Analysis

Yields Have Much Farther to Fall

It often seem as though trade-deal news drives the markets, but how could this be so when we all know that China will never, ever change its crooked ways? Not that it matters. If Trump hadn’t started a tariff war, it would have made little difference in the way a bull market now in its eleventh year behaves; stocks would still be trading about where they are. The only difference is that the con-artists who make their living levitating stocks would have found a different story to drive the short-covering rallies that alone are capable of boosting the broad averages past old highs.

‘Phase One’ Forever!

When we read in the Wall Street Journal that shares have risen because traders supposedly were optimistic on a given day about the tariff talks, we understand that this is poppycock that is not even remotely true.

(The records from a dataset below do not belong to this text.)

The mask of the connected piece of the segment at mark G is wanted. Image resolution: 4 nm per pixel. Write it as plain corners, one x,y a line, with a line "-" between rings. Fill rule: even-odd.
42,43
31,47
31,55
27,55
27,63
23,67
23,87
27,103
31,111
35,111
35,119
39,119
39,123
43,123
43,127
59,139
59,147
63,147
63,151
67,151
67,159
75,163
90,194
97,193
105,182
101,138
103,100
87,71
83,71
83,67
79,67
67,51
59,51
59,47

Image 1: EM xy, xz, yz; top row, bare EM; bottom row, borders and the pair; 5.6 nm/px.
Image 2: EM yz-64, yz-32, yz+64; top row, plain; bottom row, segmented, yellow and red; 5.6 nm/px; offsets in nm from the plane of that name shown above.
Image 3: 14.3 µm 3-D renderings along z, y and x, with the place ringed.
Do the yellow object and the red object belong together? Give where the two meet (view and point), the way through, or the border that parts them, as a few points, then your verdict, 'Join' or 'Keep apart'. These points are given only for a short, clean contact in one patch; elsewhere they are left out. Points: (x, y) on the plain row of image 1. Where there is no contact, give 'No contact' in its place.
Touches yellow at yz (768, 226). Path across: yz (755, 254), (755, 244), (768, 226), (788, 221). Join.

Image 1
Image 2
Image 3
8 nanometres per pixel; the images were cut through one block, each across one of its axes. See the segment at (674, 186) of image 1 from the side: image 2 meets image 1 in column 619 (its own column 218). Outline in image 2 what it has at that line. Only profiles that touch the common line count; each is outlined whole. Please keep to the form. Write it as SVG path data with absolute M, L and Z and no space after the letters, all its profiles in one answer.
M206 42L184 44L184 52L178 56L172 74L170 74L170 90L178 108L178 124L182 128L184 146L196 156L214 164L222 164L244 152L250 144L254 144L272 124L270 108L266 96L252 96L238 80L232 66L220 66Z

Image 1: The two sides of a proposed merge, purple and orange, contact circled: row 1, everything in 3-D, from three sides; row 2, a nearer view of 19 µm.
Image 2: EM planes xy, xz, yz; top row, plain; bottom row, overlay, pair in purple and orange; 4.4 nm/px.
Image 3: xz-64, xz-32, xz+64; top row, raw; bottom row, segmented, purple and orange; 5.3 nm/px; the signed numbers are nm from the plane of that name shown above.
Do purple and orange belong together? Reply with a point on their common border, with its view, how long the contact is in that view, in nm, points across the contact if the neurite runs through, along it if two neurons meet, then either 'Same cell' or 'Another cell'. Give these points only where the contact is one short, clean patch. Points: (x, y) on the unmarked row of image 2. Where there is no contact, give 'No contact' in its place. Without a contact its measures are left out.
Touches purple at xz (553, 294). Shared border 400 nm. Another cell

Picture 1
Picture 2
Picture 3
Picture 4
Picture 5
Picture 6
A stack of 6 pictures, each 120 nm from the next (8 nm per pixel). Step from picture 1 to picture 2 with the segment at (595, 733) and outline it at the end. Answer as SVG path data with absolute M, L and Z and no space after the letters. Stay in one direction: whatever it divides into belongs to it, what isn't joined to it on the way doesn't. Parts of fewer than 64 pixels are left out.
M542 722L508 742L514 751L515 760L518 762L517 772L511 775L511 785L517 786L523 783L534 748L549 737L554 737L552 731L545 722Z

Even so, the hair-trigger reflex of institutional investors is to buy stocks whenever there is the faintest bullish buzz, and to dump them the instant China responds with incredulity. Wednesday’s earth-shaking story was that a meeting to enact phase one of the deal has been pushed out to December. Stocks greeted this discouraging mid-day tidbit with spasms that lasted for all of ten minutes; then they settled back into their wonted, bullish groove. At this rate, the talks will drag on indefinitely without producing any tangible results. Although it has been clear for some time that this is what both sides want, it was not until this afternoon’s gratuitous spasms that investors revealed it is what they want as well.